§ **WORK TASK**:
Write out the data word for word, taking care that no picture is carried over.

╔══

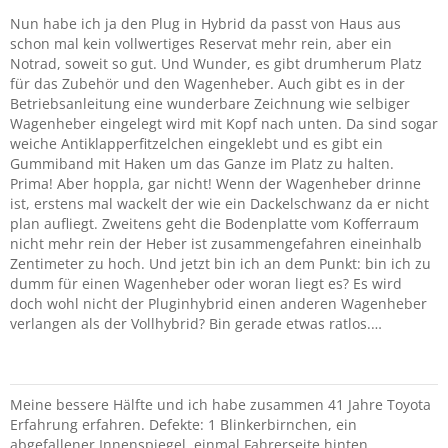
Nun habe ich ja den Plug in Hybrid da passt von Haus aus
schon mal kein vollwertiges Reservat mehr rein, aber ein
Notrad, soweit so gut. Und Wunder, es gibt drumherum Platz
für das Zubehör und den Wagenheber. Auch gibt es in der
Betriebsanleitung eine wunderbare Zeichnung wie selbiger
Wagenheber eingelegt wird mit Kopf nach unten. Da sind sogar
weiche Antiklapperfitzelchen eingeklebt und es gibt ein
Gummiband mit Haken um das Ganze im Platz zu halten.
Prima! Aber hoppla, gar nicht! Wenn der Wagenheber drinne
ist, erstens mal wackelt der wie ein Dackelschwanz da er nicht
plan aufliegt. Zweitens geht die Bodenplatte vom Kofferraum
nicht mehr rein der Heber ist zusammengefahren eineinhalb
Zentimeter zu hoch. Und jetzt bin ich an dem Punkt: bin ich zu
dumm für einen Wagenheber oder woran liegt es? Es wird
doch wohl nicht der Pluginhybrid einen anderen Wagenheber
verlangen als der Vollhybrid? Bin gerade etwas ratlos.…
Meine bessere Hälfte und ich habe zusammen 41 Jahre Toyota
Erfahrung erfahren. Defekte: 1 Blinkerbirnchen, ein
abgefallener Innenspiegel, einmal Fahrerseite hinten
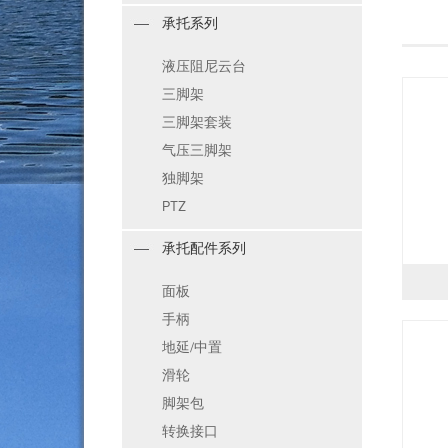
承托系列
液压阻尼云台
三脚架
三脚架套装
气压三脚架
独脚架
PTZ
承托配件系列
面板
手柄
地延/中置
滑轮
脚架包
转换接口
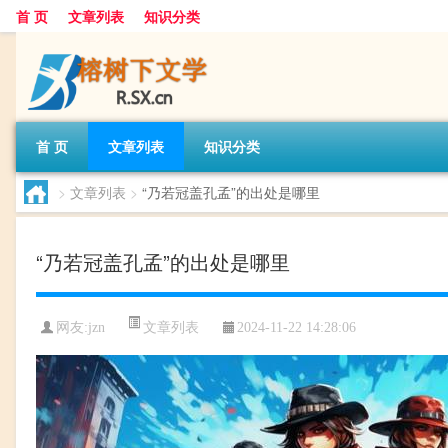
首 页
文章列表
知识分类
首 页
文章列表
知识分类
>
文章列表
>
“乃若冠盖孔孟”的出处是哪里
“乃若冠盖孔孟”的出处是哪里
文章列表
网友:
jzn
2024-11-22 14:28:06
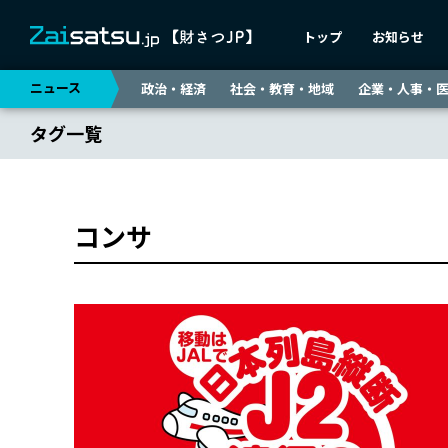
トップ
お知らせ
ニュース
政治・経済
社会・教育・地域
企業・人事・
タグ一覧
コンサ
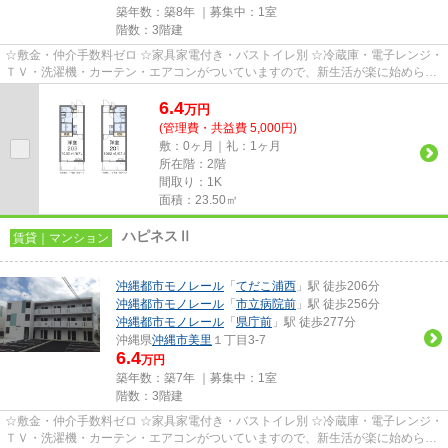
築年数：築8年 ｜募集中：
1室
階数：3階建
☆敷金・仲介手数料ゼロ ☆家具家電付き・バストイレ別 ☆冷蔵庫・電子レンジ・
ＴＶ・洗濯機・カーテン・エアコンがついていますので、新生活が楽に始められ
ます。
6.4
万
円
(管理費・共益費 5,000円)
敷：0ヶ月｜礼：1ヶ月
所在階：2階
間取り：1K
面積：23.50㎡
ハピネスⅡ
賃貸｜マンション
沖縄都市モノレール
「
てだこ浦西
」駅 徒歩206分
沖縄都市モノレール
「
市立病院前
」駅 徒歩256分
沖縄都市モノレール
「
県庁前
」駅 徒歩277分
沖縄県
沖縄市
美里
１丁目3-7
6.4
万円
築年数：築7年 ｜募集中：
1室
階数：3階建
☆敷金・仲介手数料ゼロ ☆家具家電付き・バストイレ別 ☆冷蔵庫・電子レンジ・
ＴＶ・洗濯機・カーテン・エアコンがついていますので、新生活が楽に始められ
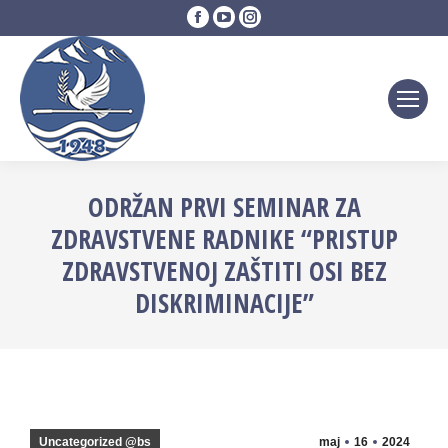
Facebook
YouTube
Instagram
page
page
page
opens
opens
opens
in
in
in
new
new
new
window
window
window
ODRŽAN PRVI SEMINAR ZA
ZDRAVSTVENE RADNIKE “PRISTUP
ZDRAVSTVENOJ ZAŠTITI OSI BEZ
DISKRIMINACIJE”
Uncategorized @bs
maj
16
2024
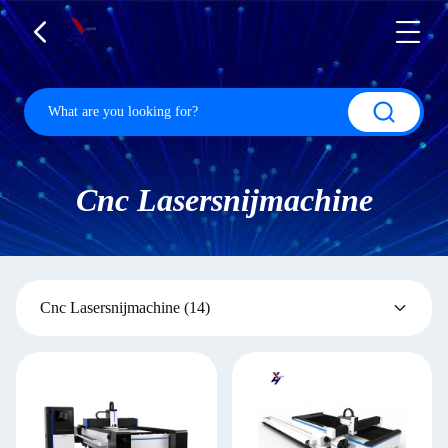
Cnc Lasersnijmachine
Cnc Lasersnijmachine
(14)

╚══

§ **TASK RESPONSE**:
Nun habe ich ja den Plug in Hybrid da passt von Haus aus
schon mal kein vollwertiges Reservat mehr rein, aber ein
Notrad, soweit so gut. Und Wunder, es gibt drumherum Platz
für das Zubehör und den Wagenheber. Auch gibt es in der
Betriebsanleitung eine wunderbare Zeichnung wie selbiger
Wagenheber eingelegt wird mit Kopf nach unten. Da sind sogar
weiche Antiklapperfitzelchen eingeklebt und es gibt ein
Gummiband mit Haken um das Ganze im Platz zu halten.
Prima! Aber hoppla, gar nicht! Wenn der Wagenheber drinne
ist, erstens mal wackelt der wie ein Dackelschwanz da er nicht
plan aufliegt. Zweitens geht die Bodenplatte vom Kofferraum
nicht mehr rein der Heber ist zusammengefahren eineinhalb
Zentimeter zu hoch. Und jetzt bin ich an dem Punkt: bin ich zu
dumm für einen Wagenheber oder woran liegt es? Es wird
doch wohl nicht der Pluginhybrid einen anderen Wagenheber
verlangen als der Vollhybrid? Bin gerade etwas ratlos.…
Meine bessere Hälfte und ich habe zusammen 41 Jahre Toyota
Erfahrung erfahren. Defekte: 1 Blinkerbirnchen, ein
abgefallener Innenspiegel, einmal Fahrerseite hinten
承托系列
液压阻尼云台
三脚架
三脚架套装
气压三脚架
独脚架
PTZ
承托配件系列
面板
手柄
地延/中置
滑轮
脚架包
转换接口
首 页
文章列表
知识分类
首 页
文章列表
知识分类
>
文章列表
>
“乃若冠盖孔孟”的出处是哪里
“乃若冠盖孔孟”的出处是哪里
文章列表
网友:
jzn
2024-11-22 14:28:06
トップ
お知らせ
ニュース
政治・経済
社会・教育・地域
企業・人事・
タグ一覧
コンサ
築年数：築8年 ｜募集中：
1室
階数：3階建
☆敷金・仲介手数料ゼロ ☆家具家電付き・バストイレ別 ☆冷蔵庫・電子レンジ・
ＴＶ・洗濯機・カーテン・エアコンがついていますので、新生活が楽に始められ
ます。
6.4
万
円
(管理費・共益費 5,000円)
敷：0ヶ月｜礼：1ヶ月
所在階：2階
間取り：1K
面積：23.50㎡
ハピネスⅡ
賃貸｜マンション
沖縄都市モノレール
「
てだこ浦西
」駅 徒歩206分
沖縄都市モノレール
「
市立病院前
」駅 徒歩256分
沖縄都市モノレール
「
県庁前
」駅 徒歩277分
沖縄県
沖縄市
美里
１丁目3-7
6.4
万円
築年数：築7年 ｜募集中：
1室
階数：3階建
☆敷金・仲介手数料ゼロ ☆家具家電付き・バストイレ別 ☆冷蔵庫・電子レンジ・
ＴＶ・洗濯機・カーテン・エアコンがついていますので、新生活が楽に始められ
Facebook
YouTube
Instagram
page
page
page
opens
opens
opens
in
in
in
new
new
new
window
window
window
ODRŽAN PRVI SEMINAR ZA
ZDRAVSTVENE RADNIKE “PRISTUP
ZDRAVSTVENOJ ZAŠTITI OSI BEZ
DISKRIMINACIJE”
Uncategorized @bs
maj
16
2024
Cnc Lasersnijmachine
Cnc Lasersnijmachine
(14)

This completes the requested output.